» **ACTIVITY**: Copy each line of the records that contains the word "round".

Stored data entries
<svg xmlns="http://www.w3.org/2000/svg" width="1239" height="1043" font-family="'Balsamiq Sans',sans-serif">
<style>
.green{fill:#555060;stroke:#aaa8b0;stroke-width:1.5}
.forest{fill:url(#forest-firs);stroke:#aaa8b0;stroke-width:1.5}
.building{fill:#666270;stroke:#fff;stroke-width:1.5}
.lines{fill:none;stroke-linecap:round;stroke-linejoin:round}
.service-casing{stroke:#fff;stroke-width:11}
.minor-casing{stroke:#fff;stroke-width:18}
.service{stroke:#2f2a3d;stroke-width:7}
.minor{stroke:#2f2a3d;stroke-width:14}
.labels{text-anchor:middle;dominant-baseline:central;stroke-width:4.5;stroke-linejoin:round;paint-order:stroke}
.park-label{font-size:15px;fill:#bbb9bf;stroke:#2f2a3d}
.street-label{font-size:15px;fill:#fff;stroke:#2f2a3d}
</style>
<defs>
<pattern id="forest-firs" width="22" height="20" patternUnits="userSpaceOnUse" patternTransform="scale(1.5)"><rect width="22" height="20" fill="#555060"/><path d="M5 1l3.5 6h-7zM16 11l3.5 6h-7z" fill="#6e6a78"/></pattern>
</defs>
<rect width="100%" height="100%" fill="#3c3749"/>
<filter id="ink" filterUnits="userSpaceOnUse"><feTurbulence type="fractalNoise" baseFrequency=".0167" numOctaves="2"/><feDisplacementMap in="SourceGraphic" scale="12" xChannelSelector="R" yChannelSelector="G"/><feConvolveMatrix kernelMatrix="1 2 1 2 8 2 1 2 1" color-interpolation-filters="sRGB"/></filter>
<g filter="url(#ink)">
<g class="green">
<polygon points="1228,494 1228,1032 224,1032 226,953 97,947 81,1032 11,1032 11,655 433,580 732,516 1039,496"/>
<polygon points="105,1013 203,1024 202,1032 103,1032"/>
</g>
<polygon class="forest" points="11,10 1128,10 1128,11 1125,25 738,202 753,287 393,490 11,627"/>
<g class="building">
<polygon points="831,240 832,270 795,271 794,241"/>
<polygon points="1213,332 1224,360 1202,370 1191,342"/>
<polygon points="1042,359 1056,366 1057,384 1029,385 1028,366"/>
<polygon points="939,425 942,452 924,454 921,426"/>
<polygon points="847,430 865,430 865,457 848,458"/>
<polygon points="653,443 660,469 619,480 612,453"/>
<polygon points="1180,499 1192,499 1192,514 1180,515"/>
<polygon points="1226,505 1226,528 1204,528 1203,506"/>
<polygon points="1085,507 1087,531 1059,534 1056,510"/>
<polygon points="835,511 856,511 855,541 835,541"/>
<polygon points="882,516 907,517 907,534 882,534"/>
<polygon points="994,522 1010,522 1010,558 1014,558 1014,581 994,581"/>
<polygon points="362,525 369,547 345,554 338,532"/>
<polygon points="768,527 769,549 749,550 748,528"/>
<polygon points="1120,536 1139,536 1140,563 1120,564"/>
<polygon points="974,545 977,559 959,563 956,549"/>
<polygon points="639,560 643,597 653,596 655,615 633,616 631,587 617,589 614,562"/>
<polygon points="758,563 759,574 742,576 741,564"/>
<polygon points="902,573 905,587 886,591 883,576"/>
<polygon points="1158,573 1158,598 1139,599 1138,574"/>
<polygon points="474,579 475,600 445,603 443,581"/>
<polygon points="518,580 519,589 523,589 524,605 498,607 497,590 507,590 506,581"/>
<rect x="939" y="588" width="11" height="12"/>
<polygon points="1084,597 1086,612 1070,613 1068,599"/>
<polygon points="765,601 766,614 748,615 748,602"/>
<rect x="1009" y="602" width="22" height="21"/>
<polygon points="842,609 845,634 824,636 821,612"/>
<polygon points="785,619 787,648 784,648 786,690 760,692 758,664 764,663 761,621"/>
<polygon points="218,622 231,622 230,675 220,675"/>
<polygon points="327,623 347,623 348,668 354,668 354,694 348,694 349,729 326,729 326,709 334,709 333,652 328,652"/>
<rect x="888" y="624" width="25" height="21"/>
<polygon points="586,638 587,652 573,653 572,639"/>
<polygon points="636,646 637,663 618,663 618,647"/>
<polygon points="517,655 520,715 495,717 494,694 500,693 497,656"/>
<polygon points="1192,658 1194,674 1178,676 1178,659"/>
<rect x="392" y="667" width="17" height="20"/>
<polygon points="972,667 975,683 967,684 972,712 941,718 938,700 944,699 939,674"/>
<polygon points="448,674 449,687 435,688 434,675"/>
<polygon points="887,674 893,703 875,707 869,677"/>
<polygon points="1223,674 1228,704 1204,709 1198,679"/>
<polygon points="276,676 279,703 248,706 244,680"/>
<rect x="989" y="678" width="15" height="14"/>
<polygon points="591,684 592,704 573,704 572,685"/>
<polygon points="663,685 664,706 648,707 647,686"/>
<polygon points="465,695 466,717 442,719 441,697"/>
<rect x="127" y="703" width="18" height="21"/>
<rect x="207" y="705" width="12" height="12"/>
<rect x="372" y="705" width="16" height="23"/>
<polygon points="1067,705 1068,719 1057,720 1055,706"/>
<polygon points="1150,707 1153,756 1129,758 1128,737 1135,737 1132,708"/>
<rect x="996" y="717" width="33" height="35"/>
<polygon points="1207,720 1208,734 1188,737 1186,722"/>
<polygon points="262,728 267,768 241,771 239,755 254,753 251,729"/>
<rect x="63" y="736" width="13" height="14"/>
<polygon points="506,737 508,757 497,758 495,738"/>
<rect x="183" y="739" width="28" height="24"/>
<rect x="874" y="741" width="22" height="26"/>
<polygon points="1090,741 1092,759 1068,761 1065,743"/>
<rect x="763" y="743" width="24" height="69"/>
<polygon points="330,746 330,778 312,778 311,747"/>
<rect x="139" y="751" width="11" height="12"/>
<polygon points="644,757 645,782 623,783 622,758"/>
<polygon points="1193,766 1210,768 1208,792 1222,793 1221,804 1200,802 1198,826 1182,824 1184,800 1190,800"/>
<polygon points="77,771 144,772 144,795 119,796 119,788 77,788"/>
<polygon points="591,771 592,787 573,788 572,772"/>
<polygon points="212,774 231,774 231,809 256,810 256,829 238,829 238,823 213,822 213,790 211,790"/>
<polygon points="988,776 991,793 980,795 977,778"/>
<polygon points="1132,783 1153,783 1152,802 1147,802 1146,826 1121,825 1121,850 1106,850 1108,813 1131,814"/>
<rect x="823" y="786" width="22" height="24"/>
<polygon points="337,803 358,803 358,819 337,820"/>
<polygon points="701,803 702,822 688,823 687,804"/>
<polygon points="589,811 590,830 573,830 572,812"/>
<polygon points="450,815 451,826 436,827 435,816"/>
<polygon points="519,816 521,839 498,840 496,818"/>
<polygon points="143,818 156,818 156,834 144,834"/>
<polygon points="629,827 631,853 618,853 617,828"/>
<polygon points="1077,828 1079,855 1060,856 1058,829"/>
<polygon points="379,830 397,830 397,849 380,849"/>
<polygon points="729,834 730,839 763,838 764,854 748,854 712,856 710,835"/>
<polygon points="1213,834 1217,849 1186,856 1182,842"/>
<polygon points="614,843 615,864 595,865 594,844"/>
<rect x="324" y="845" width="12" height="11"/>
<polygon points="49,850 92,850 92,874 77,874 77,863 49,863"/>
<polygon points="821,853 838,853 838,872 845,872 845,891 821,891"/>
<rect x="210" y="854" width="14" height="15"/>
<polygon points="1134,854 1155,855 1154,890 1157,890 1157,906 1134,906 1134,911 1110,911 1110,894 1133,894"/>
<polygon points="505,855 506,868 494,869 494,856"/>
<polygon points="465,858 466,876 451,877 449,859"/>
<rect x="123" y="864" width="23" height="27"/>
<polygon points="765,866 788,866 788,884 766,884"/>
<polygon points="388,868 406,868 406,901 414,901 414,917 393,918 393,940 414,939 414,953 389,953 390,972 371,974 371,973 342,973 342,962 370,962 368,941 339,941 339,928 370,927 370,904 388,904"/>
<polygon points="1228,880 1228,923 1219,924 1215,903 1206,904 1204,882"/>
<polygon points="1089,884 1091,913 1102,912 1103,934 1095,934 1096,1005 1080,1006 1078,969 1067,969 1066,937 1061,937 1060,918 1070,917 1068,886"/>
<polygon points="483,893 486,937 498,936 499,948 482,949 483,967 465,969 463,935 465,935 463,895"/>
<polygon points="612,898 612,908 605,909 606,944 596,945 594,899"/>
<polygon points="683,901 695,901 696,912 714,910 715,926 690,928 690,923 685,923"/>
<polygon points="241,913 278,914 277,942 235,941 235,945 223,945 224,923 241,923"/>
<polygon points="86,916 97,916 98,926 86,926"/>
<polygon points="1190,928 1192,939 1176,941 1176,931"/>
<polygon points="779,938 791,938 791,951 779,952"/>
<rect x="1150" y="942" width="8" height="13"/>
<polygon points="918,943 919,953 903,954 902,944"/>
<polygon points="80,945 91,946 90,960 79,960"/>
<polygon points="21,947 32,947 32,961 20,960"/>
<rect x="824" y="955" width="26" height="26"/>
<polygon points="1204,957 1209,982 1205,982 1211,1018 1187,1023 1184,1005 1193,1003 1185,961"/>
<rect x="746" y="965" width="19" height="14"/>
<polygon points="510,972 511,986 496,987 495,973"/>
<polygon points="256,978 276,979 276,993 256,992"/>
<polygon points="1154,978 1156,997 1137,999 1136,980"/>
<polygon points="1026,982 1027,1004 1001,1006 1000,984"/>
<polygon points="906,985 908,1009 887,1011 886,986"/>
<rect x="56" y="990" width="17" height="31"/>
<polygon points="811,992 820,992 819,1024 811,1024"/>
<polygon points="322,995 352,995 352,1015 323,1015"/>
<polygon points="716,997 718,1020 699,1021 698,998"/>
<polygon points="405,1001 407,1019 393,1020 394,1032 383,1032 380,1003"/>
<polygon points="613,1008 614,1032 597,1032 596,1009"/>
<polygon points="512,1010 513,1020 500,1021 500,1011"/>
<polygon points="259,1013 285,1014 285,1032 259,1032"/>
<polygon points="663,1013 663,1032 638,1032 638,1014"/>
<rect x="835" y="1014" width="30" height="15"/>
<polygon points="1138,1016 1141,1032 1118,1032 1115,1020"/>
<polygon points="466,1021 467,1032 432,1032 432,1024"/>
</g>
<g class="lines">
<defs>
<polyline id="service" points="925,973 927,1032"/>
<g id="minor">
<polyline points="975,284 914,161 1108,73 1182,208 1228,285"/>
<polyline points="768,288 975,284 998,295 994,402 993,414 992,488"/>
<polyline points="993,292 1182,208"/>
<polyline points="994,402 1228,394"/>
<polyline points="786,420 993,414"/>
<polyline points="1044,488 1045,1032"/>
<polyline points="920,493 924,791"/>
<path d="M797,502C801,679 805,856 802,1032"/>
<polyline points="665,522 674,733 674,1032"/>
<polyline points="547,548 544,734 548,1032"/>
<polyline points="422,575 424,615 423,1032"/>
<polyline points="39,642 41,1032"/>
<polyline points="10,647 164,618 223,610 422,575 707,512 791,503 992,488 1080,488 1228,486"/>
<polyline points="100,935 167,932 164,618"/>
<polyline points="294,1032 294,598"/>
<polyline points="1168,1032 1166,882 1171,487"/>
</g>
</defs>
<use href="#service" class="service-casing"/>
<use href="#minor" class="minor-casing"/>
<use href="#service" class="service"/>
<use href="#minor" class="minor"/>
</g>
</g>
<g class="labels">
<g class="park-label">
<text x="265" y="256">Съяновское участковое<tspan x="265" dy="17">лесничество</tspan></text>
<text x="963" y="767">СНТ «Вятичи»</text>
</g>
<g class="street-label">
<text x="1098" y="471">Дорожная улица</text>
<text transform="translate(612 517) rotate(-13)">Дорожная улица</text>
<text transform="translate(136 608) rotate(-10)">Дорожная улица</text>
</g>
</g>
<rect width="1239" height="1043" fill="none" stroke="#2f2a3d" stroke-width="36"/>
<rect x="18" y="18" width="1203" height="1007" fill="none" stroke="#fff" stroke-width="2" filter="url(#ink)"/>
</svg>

» **REPLY**:
.lines{fill:none;stroke-linecap:round;stroke-linejoin:round}
.labels{text-anchor:middle;dominant-baseline:central;stroke-width:4.5;stroke-linejoin:round;paint-order:stroke}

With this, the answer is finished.